*WHAT IS BEING ASKED:* Word for word, copy out the entries below, but not the pictures in them.

-- RECORDS FOR PROCESSING follows --

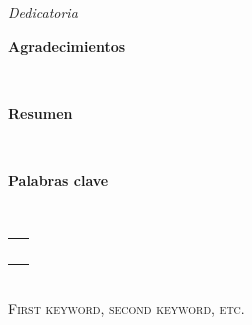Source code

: \documentclass[11pt,a4paper,titlepage,twoside,openright]{report}
\begin{document}
\begin{titlepage}
\hfill \emph{Dedicatoria}
\end{titlepage}
\cleardoublepage


\begin{titlepage}
\vspace{2cm}
\begin{Huge}{\bf Agradecimientos}\end{Huge}\\
\newline



\end{titlepage}
\cleardoublepage


\begin{titlepage}
\vspace{2cm}
\begin{Huge}{\bf Resumen}\end{Huge}\\
\newline

\end{titlepage}
\cleardoublepage


\begin{titlepage}
\vspace{2cm}
\begin{Huge}{\bf Palabras clave}\end{Huge}\\
\newline

\begin{tabular}{c}
\hspace{10cm} \ \\
\end{tabular}\\
{\small \textsc{ First keyword, second keyword, etc.}}\\
\end{titlepage}
\cleardoublepage


\pagestyle{fancy}
\renewcommand{\chaptermark}[1]{\markboth{
	 \MakeUppercase{\chaptername}\ \thechapter.\ \\ {\scriptsize #1}}{}}
\renewcommand{\sectionmark}[1]{\markright{
	 {\scriptsize \thesection\  #1}}{}}
\end{document}
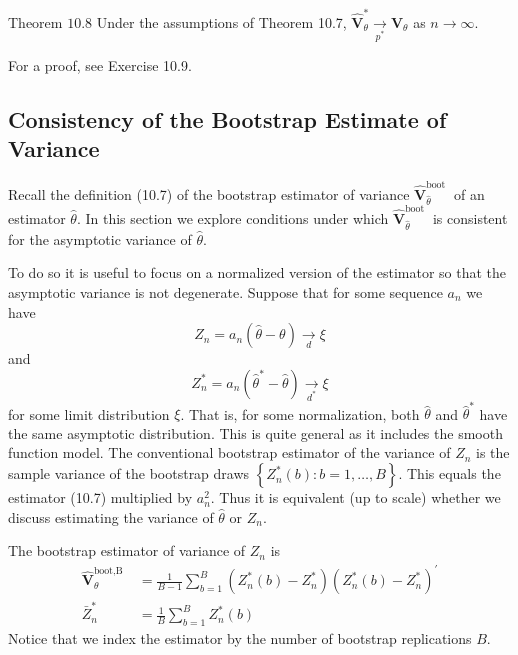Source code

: \documentclass[10pt]{article}
\begin{document}
Theorem $10.8$ Under the assumptions of Theorem 10.7, $\widehat{\boldsymbol{V}}_{\theta}^{*} \underset{p^{*}}{\longrightarrow} \boldsymbol{V}_{\theta}$ as $n \rightarrow \infty$.

For a proof, see Exercise 10.9.

\subsection{Consistency of the Bootstrap Estimate of Variance}
Recall the definition (10.7) of the bootstrap estimator of variance $\widehat{\boldsymbol{V}}_{\widehat{\theta}}^{\text {boot }}$ of an estimator $\widehat{\theta}$. In this section we explore conditions under which $\widehat{\boldsymbol{V}}_{\widehat{\theta}}^{\text {boot }}$ is consistent for the asymptotic variance of $\widehat{\theta}$.

To do so it is useful to focus on a normalized version of the estimator so that the asymptotic variance is not degenerate. Suppose that for some sequence $a_{n}$ we have
$$
Z_{n}=a_{n}(\widehat{\theta}-\theta) \underset{d}{\longrightarrow} \xi
$$
and
$$
Z_{n}^{*}=a_{n}\left(\widehat{\theta}^{*}-\widehat{\theta}\right) \underset{d^{*}}{\longrightarrow} \xi
$$
for some limit distribution $\xi$. That is, for some normalization, both $\hat{\theta}$ and $\widehat{\theta}^{*}$ have the same asymptotic distribution. This is quite general as it includes the smooth function model. The conventional bootstrap estimator of the variance of $Z_{n}$ is the sample variance of the bootstrap draws $\left\{Z_{n}^{*}(b): b=1, \ldots, B\right\}$. This equals the estimator (10.7) multiplied by $a_{n}^{2}$. Thus it is equivalent (up to scale) whether we discuss estimating the variance of $\widehat{\theta}$ or $Z_{n}$.

The bootstrap estimator of variance of $Z_{n}$ is
$$
\begin{aligned}
\widehat{\boldsymbol{V}}_{\theta}^{\text {boot,B }} &=\frac{1}{B-1} \sum_{b=1}^{B}\left(Z_{n}^{*}(b)-Z_{n}^{*}\right)\left(Z_{n}^{*}(b)-Z_{n}^{*}\right)^{\prime} \\
\bar{Z}_{n}^{*} &=\frac{1}{B} \sum_{b=1}^{B} Z_{n}^{*}(b)
\end{aligned}
$$
Notice that we index the estimator by the number of bootstrap replications $B$.
\end{document}
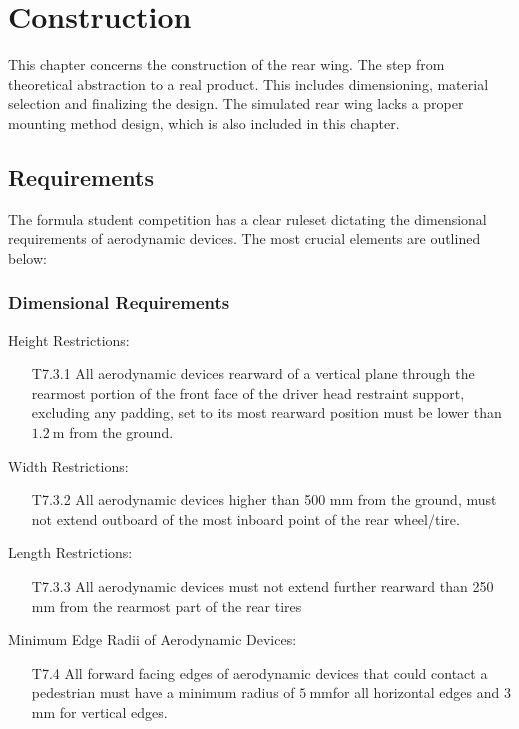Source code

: \chapter{Construction}

  This chapter concerns the construction of the rear wing. The step from theoretical abstraction to a real product. This includes dimensioning, material selection and finalizing the design. The simulated rear wing lacks a proper mounting method design, which is also included in this chapter.

\section{Requirements}

  The formula student competition has a clear ruleset dictating the dimensional requirements of aerodynamic devices. The most crucial elements are outlined below:

  \subsection{Dimensional Requirements}
    \begin{tcolorbox}
      Height Restrictions:
      \begin{itemize}
        \item[T7.3.1] All aerodynamic devices rearward of a vertical plane through the rearmost portion of the front face of the driver head restraint support, excluding any padding, set to its most rearward position must be lower than $\SI{1.2}{\metre}$ from the ground.
      \end{itemize}

      Width Restrictions:
      \begin{itemize}
       \item [T7.3.2] All aerodynamic devices higher than 500 mm from the ground, must not extend outboard of the most inboard point of the rear wheel/tire.
      \end{itemize}

      Length Restrictions:
      \begin{itemize}
        \item [T7.3.3] All aerodynamic devices must not extend further rearward than 250 mm from the rearmost part of the rear tires
      \end{itemize}

      Minimum Edge Radii of Aerodynamic Devices:
      \begin{itemize}
        \item[T7.4] All forward facing edges of aerodynamic devices that could contact a pedestrian must have a
      minimum radius of $\SI{5}{\milli\metre}$for all horizontal edges and 3 mm for vertical edges.
      \end{itemize}
    \end{tcolorbox}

-- RECORDS FOR PROCESSING concluded --

*RESPONSE TO THE EXERCISE:*
Source code

: \documentclass[11pt,a4paper,titlepage,twoside,openright]{report}
\begin{document}
\begin{titlepage}
\hfill \emph{Dedicatoria}
\end{titlepage}
\cleardoublepage


\begin{titlepage}
\vspace{2cm}
\begin{Huge}{\bf Agradecimientos}\end{Huge}\\
\newline



\end{titlepage}
\cleardoublepage


\begin{titlepage}
\vspace{2cm}
\begin{Huge}{\bf Resumen}\end{Huge}\\
\newline

\end{titlepage}
\cleardoublepage


\begin{titlepage}
\vspace{2cm}
\begin{Huge}{\bf Palabras clave}\end{Huge}\\
\newline

\begin{tabular}{c}
\hspace{10cm} \ \\
\end{tabular}\\
{\small \textsc{ First keyword, second keyword, etc.}}\\
\end{titlepage}
\cleardoublepage


\pagestyle{fancy}
\renewcommand{\chaptermark}[1]{\markboth{
	 \MakeUppercase{\chaptername}\ \thechapter.\ \\ {\scriptsize #1}}{}}
\renewcommand{\sectionmark}[1]{\markright{
	 {\scriptsize \thesection\  #1}}{}}
\end{document}
Source code

: \documentclass[10pt]{article}
\begin{document}
Theorem $10.8$ Under the assumptions of Theorem 10.7, $\widehat{\boldsymbol{V}}_{\theta}^{*} \underset{p^{*}}{\longrightarrow} \boldsymbol{V}_{\theta}$ as $n \rightarrow \infty$.

For a proof, see Exercise 10.9.

\subsection{Consistency of the Bootstrap Estimate of Variance}
Recall the definition (10.7) of the bootstrap estimator of variance $\widehat{\boldsymbol{V}}_{\widehat{\theta}}^{\text {boot }}$ of an estimator $\widehat{\theta}$. In this section we explore conditions under which $\widehat{\boldsymbol{V}}_{\widehat{\theta}}^{\text {boot }}$ is consistent for the asymptotic variance of $\widehat{\theta}$.

To do so it is useful to focus on a normalized version of the estimator so that the asymptotic variance is not degenerate. Suppose that for some sequence $a_{n}$ we have
$$
Z_{n}=a_{n}(\widehat{\theta}-\theta) \underset{d}{\longrightarrow} \xi
$$
and
$$
Z_{n}^{*}=a_{n}\left(\widehat{\theta}^{*}-\widehat{\theta}\right) \underset{d^{*}}{\longrightarrow} \xi
$$
for some limit distribution $\xi$. That is, for some normalization, both $\hat{\theta}$ and $\widehat{\theta}^{*}$ have the same asymptotic distribution. This is quite general as it includes the smooth function model. The conventional bootstrap estimator of the variance of $Z_{n}$ is the sample variance of the bootstrap draws $\left\{Z_{n}^{*}(b): b=1, \ldots, B\right\}$. This equals the estimator (10.7) multiplied by $a_{n}^{2}$. Thus it is equivalent (up to scale) whether we discuss estimating the variance of $\widehat{\theta}$ or $Z_{n}$.

The bootstrap estimator of variance of $Z_{n}$ is
$$
\begin{aligned}
\widehat{\boldsymbol{V}}_{\theta}^{\text {boot,B }} &=\frac{1}{B-1} \sum_{b=1}^{B}\left(Z_{n}^{*}(b)-Z_{n}^{*}\right)\left(Z_{n}^{*}(b)-Z_{n}^{*}\right)^{\prime} \\
\bar{Z}_{n}^{*} &=\frac{1}{B} \sum_{b=1}^{B} Z_{n}^{*}(b)
\end{aligned}
$$
Notice that we index the estimator by the number of bootstrap replications $B$.
\end{document}
Source code

: \chapter{Construction}

  This chapter concerns the construction of the rear wing. The step from theoretical abstraction to a real product. This includes dimensioning, material selection and finalizing the design. The simulated rear wing lacks a proper mounting method design, which is also included in this chapter.

\section{Requirements}

  The formula student competition has a clear ruleset dictating the dimensional requirements of aerodynamic devices. The most crucial elements are outlined below:

  \subsection{Dimensional Requirements}
    \begin{tcolorbox}
      Height Restrictions:
      \begin{itemize}
        \item[T7.3.1] All aerodynamic devices rearward of a vertical plane through the rearmost portion of the front face of the driver head restraint support, excluding any padding, set to its most rearward position must be lower than $\SI{1.2}{\metre}$ from the ground.
      \end{itemize}

      Width Restrictions:
      \begin{itemize}
       \item [T7.3.2] All aerodynamic devices higher than 500 mm from the ground, must not extend outboard of the most inboard point of the rear wheel/tire.
      \end{itemize}

      Length Restrictions:
      \begin{itemize}
        \item [T7.3.3] All aerodynamic devices must not extend further rearward than 250 mm from the rearmost part of the rear tires
      \end{itemize}

      Minimum Edge Radii of Aerodynamic Devices:
      \begin{itemize}
        \item[T7.4] All forward facing edges of aerodynamic devices that could contact a pedestrian must have a
      minimum radius of $\SI{5}{\milli\metre}$for all horizontal edges and 3 mm for vertical edges.
      \end{itemize}
    \end{tcolorbox}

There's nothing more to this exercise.